Ia menyatakan bahwa meskipun kasus ini sempat menghebohkan masyarakat, namun saat ini kedua belah pihak telah berdamai.
“Memang benar menantunya menghamili mertuanya. Tapi ini sudah kejadian lama, sekarang sudah berdamai, bahkan sudah ada kesepakatan antar keluarga,” ujar Buhari pada Rabu (21/5), sebagaimana dikutip dari Detikcom.
Menurut informasi dari Kapolres Soppeng, AKBP Aditya Pradana, hubungan tersebut terjadi setelah FR menjadi janda karena ditinggal wafat suaminya.
Mediasi dilakukan oleh pihak kepolisian melalui Bhabinkamtibmas dan Kanit Reskrim Polsek Lilirilau.
“Kesepakatan dari pihak keluarga perempuan adalah menantu harus menceraikan istrinya dan kemudian menikahi mertuanya,” jelas Aditya.
Ia menambahkan bahwa langkah hukum telah diambil dengan pengajuan perceraian ke Pengadilan Agama, yang dijadwalkan sidangnya pada 27 Mei mendatang.

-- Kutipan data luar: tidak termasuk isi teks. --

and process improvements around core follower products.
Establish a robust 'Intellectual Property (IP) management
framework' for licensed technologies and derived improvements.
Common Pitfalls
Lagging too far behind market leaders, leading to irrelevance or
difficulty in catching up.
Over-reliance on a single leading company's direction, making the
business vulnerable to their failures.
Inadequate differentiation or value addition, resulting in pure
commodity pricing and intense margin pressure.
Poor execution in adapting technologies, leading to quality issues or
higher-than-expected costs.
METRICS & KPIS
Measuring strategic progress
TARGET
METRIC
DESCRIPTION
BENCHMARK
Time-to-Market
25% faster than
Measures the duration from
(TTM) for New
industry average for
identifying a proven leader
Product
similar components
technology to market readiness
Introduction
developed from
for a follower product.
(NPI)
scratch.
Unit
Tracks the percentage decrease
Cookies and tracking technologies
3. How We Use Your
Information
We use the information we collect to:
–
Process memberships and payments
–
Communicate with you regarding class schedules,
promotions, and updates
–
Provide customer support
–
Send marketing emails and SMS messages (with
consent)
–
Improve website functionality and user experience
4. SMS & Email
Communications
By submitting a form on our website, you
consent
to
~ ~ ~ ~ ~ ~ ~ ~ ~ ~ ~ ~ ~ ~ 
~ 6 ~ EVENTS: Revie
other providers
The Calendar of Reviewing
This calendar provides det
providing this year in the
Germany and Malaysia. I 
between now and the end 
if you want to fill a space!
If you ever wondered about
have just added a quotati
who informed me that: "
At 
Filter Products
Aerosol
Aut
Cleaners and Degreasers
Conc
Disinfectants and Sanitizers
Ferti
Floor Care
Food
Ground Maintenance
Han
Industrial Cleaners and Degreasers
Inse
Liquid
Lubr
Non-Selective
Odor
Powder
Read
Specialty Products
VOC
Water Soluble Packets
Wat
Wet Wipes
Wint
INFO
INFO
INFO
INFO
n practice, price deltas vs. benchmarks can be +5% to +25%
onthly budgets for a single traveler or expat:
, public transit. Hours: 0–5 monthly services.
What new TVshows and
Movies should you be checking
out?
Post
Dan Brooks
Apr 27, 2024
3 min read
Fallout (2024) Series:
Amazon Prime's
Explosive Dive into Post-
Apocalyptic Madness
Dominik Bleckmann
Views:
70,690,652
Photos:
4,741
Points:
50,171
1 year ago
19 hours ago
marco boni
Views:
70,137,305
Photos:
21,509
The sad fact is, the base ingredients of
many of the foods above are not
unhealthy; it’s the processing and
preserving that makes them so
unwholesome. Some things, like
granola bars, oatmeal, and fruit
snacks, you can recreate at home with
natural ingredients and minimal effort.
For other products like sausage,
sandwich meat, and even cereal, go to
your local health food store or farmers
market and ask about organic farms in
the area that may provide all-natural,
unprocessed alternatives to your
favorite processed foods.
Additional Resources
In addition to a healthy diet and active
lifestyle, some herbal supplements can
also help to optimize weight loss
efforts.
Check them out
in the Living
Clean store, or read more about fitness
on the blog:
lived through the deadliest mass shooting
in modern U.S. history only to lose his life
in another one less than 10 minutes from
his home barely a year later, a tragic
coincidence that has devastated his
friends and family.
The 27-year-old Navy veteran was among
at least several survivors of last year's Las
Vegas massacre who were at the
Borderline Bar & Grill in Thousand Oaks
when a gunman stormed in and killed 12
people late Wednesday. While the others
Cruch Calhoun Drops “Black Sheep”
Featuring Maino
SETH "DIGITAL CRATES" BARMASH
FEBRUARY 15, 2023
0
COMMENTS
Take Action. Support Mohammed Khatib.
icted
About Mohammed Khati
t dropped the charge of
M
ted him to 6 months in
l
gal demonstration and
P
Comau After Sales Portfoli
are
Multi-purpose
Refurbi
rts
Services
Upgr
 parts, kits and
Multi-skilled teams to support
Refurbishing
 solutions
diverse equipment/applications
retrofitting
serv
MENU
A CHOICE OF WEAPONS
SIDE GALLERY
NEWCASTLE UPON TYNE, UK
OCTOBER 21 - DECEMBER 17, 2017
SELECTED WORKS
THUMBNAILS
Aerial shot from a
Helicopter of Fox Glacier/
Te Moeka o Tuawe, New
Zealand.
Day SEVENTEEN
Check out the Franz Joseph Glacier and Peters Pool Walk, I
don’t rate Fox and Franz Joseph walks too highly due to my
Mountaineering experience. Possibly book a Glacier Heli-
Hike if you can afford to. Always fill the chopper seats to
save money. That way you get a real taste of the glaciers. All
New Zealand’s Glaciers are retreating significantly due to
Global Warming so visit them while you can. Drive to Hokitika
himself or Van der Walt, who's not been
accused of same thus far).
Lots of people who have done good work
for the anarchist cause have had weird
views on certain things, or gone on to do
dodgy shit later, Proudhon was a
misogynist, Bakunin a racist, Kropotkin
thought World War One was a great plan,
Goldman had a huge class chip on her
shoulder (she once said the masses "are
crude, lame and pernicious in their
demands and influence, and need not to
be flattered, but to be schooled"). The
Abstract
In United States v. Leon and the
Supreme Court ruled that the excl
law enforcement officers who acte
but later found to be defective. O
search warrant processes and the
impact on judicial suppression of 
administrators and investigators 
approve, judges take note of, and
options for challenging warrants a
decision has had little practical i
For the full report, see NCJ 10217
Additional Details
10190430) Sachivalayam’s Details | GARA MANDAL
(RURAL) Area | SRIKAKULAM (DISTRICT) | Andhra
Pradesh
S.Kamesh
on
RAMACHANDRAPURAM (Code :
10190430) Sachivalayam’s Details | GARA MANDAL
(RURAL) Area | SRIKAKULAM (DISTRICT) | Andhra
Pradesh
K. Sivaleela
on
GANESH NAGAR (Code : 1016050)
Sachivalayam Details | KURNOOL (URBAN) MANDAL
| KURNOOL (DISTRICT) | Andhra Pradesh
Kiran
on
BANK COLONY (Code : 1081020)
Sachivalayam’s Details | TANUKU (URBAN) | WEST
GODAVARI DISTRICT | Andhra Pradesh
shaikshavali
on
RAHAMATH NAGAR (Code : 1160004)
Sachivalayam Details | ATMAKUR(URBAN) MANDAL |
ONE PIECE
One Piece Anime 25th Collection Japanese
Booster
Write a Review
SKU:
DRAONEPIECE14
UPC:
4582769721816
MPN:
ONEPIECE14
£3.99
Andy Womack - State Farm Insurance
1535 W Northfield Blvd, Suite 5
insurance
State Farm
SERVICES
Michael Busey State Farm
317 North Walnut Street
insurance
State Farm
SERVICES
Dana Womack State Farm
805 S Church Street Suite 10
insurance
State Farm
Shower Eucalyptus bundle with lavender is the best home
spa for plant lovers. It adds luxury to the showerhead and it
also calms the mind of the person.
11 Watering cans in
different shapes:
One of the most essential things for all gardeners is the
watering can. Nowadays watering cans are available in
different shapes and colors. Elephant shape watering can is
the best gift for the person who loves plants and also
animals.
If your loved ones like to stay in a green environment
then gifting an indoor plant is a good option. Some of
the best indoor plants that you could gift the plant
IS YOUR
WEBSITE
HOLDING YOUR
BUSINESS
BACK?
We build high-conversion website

Namun, kasus ini tidak berhenti di tingkat keluarga dan kepolisian.
Majelis Ulama Indonesia (MUI) Sulawesi Selatan angkat bicara dan menegaskan bahwa pernikahan antara menantu dan mertua dilarang keras dalam ajaran Islam.
Sekretaris Umum MUI Sulsel, Muammar Bakry, menyebutkan bahwa hubungan seperti ini termasuk dalam kategori haram secara mutlak (muabbad).
“Dalam Islam, menikahi mertua atau menantu itu hukumnya haram selamanya. Tidak ada pembenaran. Sama halnya seperti menikahi ibu atau saudara sendiri,” tegas Muammar, Kamis (22/5), dikutip dari DetikSulsel.
Ia pun mendesak agar pria tersebut segera menceraikan mertuanya, karena hubungan tersebut dinilai bertentangan dengan syariat agama.